The increasing focus on skills, attitudes, and competencies such as digital competence is also reflected in educational reforms, policies, and frameworks (European Commission, 2007; Ferrari, 2012, 2013). For example, in the latest Norwegian educational reform, the “Knowledge Promotion” (Ministry of Education and Research, 2006), digital competence has become the fifth basic skill together with reading, writing, arithmetic and oral skills. However, the research literature suggests that among in-service teachers, teacher educators, and student teachers there “seems to be a gap between technical knowledge and knowledge on how to employ technology in a learning context” (Haugerud, 2011, p. 227). Krumsvik (2007, 2008, 2011a, 2014) and Erstad (2010a), underline the positive effect this competence has for students’ subject matter knowledge, and computer skills, abilities, and understanding. For example, a recent study conducted by Krumsvik et al., (2013) involving 17529 students and 2524 teachers in Norwegian secondary schools, found strong correlations between teachers’ digital competence and students’ subject learning outcome. The study underlines the importance of the teacher as a digitally competent role-model for students’ subject learning and use of ICT, and indicates that this competence development needs to start with student teachers during their teacher education. Assuming that digitally competent teachers have an positive effect on students’ subject learning and use of ICT in schools, teacher education programs and student teachers are a “natural place to start with respect to integrating technology into education” (Kay, 2006, p. 384), and need to critically reflect on how they structure and facilitate their approaches and strategies for this integration.

Methodology

This review follows a literature review method (Hart, 1998; Jesson et al., 2011), and covers online peer-reviewed studies of student teachers’ ICT-training through teacher education published between 2000 and 2013. The studies for the review were collected, analyzed, and synthesized according to Creswell’s (2012) five step procedure where he recommends to: “1) identify key terms to use in your search; 2) locate literature about a topic by consulting several types of material and databases; 3) critically evaluate and select the literature; 4) organize the literature; and 5) write a literature review” (Creswell, 2012, p. 81). The design of this review was guided by Boote and Beile’s (2005) and Maxwell’s (2006) analytical and conceptual framework for analyzing literature reviews in doctoral dissertations.

——

Problems and tasks:
[a] According to the text on teachers' digital competence, how many students took part in the 2013 study by Krumsvik et al.?
[b] Carry on the text on teachers' digital competence from the point where it stops.
The records have nothing to do with this.

Entries:
——

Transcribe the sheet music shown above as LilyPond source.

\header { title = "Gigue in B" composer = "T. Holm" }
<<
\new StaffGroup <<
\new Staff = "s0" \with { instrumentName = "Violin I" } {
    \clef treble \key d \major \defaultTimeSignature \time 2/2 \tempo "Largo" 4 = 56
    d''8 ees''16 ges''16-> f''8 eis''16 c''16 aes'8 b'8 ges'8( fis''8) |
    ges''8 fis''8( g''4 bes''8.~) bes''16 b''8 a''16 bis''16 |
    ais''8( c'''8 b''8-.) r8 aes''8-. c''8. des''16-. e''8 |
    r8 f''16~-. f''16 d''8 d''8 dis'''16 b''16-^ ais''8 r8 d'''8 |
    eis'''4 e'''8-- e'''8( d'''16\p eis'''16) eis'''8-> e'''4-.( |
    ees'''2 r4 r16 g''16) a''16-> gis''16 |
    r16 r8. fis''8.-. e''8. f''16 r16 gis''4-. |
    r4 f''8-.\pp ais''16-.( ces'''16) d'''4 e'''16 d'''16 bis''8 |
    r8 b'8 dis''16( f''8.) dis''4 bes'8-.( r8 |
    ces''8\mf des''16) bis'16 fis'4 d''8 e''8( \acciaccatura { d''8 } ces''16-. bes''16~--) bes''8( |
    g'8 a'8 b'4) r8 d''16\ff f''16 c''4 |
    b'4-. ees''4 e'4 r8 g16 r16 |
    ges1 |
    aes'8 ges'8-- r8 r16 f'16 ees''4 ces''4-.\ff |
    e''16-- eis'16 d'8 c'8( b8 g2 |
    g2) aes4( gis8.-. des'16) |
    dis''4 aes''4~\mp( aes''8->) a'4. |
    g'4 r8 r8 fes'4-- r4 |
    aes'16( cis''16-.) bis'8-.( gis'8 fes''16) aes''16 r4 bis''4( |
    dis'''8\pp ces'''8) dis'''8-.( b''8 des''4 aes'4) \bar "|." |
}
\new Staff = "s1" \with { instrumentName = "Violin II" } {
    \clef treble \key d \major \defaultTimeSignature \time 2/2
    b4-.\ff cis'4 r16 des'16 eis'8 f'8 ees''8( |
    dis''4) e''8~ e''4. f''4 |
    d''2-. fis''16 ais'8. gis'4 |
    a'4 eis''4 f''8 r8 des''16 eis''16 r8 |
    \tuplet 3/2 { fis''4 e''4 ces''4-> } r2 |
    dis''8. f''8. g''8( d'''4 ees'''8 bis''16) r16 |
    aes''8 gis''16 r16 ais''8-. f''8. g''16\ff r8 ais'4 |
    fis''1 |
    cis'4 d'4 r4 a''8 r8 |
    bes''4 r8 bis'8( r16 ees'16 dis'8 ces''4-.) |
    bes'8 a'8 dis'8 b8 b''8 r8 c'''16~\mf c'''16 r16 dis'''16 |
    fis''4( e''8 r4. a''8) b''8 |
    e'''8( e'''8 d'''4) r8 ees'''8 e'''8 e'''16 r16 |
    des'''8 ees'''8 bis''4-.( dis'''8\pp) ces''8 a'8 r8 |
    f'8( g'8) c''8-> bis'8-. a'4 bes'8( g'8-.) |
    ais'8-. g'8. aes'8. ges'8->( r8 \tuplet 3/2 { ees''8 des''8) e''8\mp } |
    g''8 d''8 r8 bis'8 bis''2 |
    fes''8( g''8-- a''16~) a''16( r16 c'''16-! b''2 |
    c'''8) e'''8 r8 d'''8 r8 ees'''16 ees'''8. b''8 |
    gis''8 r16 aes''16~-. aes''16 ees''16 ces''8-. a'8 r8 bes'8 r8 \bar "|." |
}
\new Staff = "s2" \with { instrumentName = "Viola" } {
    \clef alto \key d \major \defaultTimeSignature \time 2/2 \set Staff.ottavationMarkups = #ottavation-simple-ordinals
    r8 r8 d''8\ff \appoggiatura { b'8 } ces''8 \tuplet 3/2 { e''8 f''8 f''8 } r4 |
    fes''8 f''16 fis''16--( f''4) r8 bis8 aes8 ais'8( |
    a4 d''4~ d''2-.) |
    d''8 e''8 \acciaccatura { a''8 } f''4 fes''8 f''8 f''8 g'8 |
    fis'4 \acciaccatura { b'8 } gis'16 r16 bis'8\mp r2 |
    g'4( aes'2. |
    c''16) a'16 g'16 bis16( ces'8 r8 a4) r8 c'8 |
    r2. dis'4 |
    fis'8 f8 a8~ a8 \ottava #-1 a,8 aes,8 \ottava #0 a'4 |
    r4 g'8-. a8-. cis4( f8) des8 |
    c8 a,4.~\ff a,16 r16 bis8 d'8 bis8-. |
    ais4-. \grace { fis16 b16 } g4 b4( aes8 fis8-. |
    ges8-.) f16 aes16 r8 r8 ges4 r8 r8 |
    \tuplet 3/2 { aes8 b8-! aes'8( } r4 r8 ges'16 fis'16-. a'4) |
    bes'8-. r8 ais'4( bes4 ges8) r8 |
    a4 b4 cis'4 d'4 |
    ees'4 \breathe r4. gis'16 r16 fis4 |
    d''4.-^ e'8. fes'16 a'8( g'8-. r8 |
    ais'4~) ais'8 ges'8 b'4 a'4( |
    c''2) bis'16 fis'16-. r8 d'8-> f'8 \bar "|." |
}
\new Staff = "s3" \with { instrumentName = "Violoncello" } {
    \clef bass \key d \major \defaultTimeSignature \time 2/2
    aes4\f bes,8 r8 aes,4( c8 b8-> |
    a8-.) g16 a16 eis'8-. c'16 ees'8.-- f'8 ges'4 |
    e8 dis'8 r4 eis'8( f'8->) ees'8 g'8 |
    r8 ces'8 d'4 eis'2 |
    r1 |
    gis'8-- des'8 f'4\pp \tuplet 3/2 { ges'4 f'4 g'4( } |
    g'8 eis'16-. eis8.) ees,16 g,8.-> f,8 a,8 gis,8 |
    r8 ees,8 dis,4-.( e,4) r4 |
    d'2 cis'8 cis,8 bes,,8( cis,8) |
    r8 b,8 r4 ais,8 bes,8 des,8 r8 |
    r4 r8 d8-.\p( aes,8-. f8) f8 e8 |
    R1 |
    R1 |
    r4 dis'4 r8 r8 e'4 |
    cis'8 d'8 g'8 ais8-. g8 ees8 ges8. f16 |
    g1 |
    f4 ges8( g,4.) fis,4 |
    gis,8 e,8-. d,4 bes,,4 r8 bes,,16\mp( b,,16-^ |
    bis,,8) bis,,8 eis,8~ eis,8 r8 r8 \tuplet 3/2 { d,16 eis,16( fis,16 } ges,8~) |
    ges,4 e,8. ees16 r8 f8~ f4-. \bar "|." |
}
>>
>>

——

Task results:
[a] 17529 students

[b]
Data Collection

Four search terms were identified by consulting key literature in the field of technology use in teacher education and through recommendations from expert researchers (Janssen et al., 2013). The following keywords were used in the process: “digital competence + teacher”, “digital literacy + teacher”, “computer literacy + teacher”, and “media literacy + teacher”. Two important databases within the area of education, technology, and social science research, ERIC and ISI Web of Science, were used for the search, while others databases such as PubMed and PsychInfo were excluded because of overlapping results or lack of hits. A manual search or “hand-searching” (Chapman, Morgan, & Gartlehner, 2010, p. 23) was conducted in three previous reviews by Kay (2006), Enochsson and Rizza (2009), and Tondeur et al. (2012) in order to locate relevant studies missing in the database searches.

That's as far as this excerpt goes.